Let consider the names of the charges as shown in the figure.

The potential energy exists in pairs therefore

$U_{12}=\frac{-kq^2}{d}\ ,U_{23}=\frac{-kq^2}{d}\ ,U_{34}=\frac{-kq^2}{d}\ , U_{14}=\frac{-kq^2}{d}\ ,U_{13}=\frac{kq^2}{\sqrt{2}d}\ ,U_{24}=\frac{kq^2}{\sqrt{2}d}$

Now considering the upper part of the cube,

$U_{56}=\frac{-kq^2}{d}\ ,U_{67}=\frac{-kq^2}{d}\ ,U_{78}=\frac{-kq^2}{d}\ , U_{58}=\frac{-kq^2}{d}\ ,U_{57}=\frac{kq^2}{\sqrt{2}d}\ ,U_{68}=\frac{kq^2}{\sqrt{2}d}$

Considering the pairs of upper and lower parts,

$U_{15}=\frac{-kq^2}{d}\ ,U_{26}=\frac{-kq^2}{d}\ ,U_{37}=\frac{-kq^2}{d}\ , U_{48}=\frac{-kq^2}{d}$

Now considering the body diagonals,

$U_{17}=\frac{-kq^2}{\sqrt{3}d}\ ,U_{28}=\frac{-kq^2}{\sqrt{3}d}\ ,U_{35}=\frac{-kq^2}{\sqrt{3}d}\ , U_{46}=\frac{-kq^2}{\sqrt{3}d}$

The total potential energy is the sum of all the potential energies due to the pairs.
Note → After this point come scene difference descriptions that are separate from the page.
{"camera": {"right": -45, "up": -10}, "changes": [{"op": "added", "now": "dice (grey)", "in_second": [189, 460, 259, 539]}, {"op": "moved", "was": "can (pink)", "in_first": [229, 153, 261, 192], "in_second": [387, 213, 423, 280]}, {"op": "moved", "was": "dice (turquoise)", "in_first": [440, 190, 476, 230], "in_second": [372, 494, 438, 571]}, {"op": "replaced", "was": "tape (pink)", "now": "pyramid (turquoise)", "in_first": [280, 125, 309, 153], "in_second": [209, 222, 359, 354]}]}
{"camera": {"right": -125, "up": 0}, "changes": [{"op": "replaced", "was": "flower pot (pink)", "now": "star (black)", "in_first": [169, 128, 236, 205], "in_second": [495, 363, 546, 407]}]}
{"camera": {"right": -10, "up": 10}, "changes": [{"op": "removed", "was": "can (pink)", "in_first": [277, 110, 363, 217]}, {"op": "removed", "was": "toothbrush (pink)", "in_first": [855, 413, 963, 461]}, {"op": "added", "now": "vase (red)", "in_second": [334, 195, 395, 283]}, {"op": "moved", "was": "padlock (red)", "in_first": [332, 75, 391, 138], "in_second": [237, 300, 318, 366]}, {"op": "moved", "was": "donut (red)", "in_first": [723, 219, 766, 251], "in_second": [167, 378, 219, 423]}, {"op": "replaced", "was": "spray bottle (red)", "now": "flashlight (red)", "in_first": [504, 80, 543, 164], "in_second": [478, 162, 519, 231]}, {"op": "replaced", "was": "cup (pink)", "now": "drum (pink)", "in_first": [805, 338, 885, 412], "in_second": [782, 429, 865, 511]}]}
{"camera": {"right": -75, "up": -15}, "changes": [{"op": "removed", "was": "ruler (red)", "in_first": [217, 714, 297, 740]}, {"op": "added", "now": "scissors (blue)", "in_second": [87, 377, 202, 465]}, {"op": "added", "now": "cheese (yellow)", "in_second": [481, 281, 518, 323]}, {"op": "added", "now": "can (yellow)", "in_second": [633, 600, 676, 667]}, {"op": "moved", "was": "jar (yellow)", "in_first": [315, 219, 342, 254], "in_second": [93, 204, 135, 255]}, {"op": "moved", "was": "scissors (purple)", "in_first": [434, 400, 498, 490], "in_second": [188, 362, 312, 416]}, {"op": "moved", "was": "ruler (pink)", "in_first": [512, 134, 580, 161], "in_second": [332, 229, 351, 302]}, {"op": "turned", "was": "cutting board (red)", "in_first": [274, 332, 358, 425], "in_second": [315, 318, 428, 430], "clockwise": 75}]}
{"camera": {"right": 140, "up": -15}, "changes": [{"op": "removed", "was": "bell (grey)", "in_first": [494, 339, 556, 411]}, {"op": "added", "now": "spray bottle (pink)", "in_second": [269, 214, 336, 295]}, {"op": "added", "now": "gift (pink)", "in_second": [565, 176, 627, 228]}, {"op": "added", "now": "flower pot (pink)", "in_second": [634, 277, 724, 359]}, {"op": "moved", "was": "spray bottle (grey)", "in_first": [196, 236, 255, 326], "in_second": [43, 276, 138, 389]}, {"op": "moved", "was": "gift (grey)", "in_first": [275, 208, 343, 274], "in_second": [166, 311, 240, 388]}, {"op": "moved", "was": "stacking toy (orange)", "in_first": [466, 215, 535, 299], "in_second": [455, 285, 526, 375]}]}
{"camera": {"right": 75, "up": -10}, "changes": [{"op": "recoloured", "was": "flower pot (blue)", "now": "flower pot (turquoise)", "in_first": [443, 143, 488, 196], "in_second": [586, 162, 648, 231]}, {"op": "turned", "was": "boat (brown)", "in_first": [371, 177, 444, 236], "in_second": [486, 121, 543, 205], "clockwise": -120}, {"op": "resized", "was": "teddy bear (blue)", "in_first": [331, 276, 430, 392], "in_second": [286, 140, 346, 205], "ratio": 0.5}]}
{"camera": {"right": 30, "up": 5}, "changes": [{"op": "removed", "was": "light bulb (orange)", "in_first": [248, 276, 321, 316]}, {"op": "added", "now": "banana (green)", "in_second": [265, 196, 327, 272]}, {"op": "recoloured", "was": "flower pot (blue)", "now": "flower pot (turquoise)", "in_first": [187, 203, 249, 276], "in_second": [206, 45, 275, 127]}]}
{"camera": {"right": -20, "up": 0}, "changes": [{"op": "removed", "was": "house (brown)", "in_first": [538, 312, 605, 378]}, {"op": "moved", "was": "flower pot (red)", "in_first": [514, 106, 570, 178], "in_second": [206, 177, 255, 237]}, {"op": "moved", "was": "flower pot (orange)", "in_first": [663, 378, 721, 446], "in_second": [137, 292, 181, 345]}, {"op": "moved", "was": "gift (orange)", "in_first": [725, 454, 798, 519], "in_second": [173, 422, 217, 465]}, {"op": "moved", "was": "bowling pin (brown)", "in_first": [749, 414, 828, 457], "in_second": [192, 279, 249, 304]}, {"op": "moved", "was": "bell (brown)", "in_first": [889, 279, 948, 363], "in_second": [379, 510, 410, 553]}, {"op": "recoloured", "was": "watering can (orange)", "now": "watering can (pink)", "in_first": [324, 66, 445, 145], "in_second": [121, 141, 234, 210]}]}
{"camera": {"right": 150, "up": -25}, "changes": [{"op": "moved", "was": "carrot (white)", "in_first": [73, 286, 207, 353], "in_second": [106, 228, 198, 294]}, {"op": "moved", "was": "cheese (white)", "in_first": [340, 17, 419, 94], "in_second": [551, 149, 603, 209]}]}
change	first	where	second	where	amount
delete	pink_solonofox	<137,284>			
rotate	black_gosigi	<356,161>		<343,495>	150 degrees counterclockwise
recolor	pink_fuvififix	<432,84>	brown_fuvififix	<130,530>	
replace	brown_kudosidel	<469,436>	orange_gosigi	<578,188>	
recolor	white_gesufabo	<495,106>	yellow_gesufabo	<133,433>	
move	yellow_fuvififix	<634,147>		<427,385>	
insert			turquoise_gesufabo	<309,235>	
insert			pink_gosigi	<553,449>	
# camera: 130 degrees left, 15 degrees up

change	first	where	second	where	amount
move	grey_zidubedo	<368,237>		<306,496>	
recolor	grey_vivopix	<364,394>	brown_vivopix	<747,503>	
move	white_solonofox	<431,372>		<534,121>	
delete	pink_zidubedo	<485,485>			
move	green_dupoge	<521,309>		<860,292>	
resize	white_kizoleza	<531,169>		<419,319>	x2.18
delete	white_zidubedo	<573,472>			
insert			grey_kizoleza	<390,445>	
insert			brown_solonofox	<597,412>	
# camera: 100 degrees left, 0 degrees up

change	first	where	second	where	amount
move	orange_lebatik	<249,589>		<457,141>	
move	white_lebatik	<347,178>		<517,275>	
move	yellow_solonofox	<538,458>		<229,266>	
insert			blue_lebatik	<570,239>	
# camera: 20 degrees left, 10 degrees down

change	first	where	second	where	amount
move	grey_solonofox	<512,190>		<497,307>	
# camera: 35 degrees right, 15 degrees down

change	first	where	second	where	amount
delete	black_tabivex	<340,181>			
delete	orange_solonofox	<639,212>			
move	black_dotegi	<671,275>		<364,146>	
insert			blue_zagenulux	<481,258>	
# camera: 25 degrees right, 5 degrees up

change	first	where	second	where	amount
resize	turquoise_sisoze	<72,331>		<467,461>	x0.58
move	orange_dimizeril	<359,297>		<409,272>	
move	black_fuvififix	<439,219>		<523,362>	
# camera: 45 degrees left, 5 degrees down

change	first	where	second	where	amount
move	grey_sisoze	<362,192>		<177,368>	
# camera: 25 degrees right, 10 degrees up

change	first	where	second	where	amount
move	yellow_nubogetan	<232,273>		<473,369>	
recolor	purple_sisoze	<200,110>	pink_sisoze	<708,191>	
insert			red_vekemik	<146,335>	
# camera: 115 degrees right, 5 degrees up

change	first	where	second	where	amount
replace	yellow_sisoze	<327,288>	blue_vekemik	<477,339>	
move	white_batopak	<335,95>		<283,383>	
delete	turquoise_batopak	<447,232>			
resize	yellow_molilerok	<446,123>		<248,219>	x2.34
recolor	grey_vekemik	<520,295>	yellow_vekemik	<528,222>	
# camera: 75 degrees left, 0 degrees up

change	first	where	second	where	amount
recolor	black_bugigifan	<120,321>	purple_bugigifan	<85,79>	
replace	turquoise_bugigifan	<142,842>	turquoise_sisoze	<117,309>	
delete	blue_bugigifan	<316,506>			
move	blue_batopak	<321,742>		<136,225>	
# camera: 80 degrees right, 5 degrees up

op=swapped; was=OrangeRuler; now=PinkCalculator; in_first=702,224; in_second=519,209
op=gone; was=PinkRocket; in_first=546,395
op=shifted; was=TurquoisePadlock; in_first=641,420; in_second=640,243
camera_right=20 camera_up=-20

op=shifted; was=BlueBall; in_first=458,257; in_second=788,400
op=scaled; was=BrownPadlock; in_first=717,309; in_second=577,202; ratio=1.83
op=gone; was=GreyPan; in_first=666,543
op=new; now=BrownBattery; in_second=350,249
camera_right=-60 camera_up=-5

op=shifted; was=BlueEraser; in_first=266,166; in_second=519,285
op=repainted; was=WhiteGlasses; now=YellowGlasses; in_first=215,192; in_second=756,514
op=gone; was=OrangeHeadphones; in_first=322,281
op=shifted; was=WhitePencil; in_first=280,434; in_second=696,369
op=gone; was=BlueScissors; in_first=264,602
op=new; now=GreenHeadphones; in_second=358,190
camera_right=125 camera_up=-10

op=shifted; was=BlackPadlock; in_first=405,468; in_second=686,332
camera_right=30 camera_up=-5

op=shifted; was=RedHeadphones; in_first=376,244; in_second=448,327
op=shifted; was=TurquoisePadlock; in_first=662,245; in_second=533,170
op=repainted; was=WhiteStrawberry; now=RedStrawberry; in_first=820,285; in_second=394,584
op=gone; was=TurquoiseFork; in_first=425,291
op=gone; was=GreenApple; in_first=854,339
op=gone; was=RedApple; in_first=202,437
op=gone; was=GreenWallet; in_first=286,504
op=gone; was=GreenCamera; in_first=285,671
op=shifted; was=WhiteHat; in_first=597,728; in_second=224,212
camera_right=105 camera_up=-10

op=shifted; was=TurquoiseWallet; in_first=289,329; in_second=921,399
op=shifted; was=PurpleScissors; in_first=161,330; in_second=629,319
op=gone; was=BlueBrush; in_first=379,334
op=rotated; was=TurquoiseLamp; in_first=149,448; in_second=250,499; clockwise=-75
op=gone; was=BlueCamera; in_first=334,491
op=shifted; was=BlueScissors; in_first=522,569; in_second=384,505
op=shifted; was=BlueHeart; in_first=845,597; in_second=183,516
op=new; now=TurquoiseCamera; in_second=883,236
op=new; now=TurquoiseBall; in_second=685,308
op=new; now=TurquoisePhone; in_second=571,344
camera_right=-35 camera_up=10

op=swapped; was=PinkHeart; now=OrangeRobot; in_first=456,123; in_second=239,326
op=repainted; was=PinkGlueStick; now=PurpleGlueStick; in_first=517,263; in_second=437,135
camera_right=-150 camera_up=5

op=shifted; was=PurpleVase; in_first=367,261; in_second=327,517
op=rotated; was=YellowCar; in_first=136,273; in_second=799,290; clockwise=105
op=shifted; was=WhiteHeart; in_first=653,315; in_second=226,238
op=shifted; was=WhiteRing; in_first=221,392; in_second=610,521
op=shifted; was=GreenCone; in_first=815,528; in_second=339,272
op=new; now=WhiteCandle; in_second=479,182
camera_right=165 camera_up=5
$U=\frac{-4kq^2}{d}+\frac{2kq^2}{\sqrt{2}d}+\frac{-4kq^2}{d}+\frac{2kq^2}{\sqrt{2}d}+\frac{-4kq^2}{d}+\frac{-4kq^2}{\sqrt{3}d}$

$U=-\frac{12kq^2}{d}+\frac{4kq^2}{\sqrt{2}d}-\frac{4kq^2}{\sqrt{3}d}$

$U=\frac{4kq^2}{d}\left [ -4 +\frac{1}{\sqrt{2}}-\frac{1}{\sqrt{3}}\right ]$

Here it is clear from the above expression that the total potential energy of the system of charges is negative. The negative potential energy leads to stability. This shows these types of ionic crystal exists in nature.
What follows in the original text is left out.